> **Text shown**:
/---
This will become increasingly important as the Technology intervenes and disrupts the stable social configurations, and we are required to confront socio-economic forces that seek to normalise bodies. Technology is already allowing people to select the sex of their children, and screen for children with disability. It may not be long before we have capacity to understand the significance what aspects of genetics contribute to a person’s gender and sexuality, and from that point on parents may begin to screen on that basis; this follows on directly from last week’s argument against born this way arguments, because it is not challenging the social norms that influence those preferences.
Image–Flickr/Keoni Cabral
Why is your name Angelus Morningstar? I doubt this is not your real name. Your name to me is a direct references to satanism and the occult. Not a good name for a person that advocates trans humanism.
While many ideas you express in this article are becoming more of a reality every day and I believe there is many good that can come from these advances; many of these technology such as choosing the sex of a child and screening for genetic problems will only favor the rich and those with access to these knowledge and Technology.
Really? You’re complaining about my name because you have chosen to fixate on one out of five or six mythologies that are relevant to the name, three of which are Christian and have variously referred to either Jesus or Mary? Don’t bother me.
As for your concern about the possibility of furthering privileged divides, I believe that warrants close scrutiny for those reasons. However, the emphasis should be on the socio-economic arrangements that enable access, not the technologies themselves.
\---
Dataset entries
/---
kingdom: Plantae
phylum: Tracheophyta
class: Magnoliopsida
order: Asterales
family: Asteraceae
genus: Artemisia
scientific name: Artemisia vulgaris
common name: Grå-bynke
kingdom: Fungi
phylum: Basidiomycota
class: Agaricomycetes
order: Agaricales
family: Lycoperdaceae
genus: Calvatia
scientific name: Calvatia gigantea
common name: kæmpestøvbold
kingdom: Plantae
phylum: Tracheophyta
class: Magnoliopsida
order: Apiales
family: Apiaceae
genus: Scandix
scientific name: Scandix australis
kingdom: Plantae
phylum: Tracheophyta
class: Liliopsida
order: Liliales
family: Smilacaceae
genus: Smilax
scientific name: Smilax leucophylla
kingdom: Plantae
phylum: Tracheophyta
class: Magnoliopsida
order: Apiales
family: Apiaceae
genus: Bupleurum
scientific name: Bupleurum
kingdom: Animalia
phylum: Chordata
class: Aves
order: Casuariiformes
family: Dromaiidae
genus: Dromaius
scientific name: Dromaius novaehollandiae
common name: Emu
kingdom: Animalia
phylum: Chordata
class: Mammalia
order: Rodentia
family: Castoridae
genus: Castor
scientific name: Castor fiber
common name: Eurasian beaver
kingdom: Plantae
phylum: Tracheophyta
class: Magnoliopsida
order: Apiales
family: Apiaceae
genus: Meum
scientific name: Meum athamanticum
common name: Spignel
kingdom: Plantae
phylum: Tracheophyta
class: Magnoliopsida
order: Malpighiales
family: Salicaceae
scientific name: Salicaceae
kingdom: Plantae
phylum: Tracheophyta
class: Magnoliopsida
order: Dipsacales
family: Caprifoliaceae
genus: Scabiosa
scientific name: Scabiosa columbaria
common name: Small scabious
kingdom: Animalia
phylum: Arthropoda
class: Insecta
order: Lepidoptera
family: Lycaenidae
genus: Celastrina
\---
> **Work instructions**:
1 - In the passage on genetic technology, switch "privileged divides" to "class divides" and give the part starting at "While many ideas" and ending at "the technologies themselves.".
2 - According to the passage on genetic technology, what two things is technology already allowing people to do?

> **Solution set**:
1 -
While many ideas you express in this article are becoming more of a reality every day and I believe there is many good that can come from these advances; many of these technology such as choosing the sex of a child and screening for genetic problems will only favor the rich and those with access to these knowledge and Technology.
Really? You’re complaining about my name because you have chosen to fixate on one out of five or six mythologies that are relevant to the name, three of which are Christian and have variously referred to either Jesus or Mary? Don’t bother me.
As for your concern about the possibility of furthering class divides, I believe that warrants close scrutiny for those reasons. However, the emphasis should be on the socio-economic arrangements that enable access, not the technologies themselves.

2 - Select the sex of their children and screen for children with disability.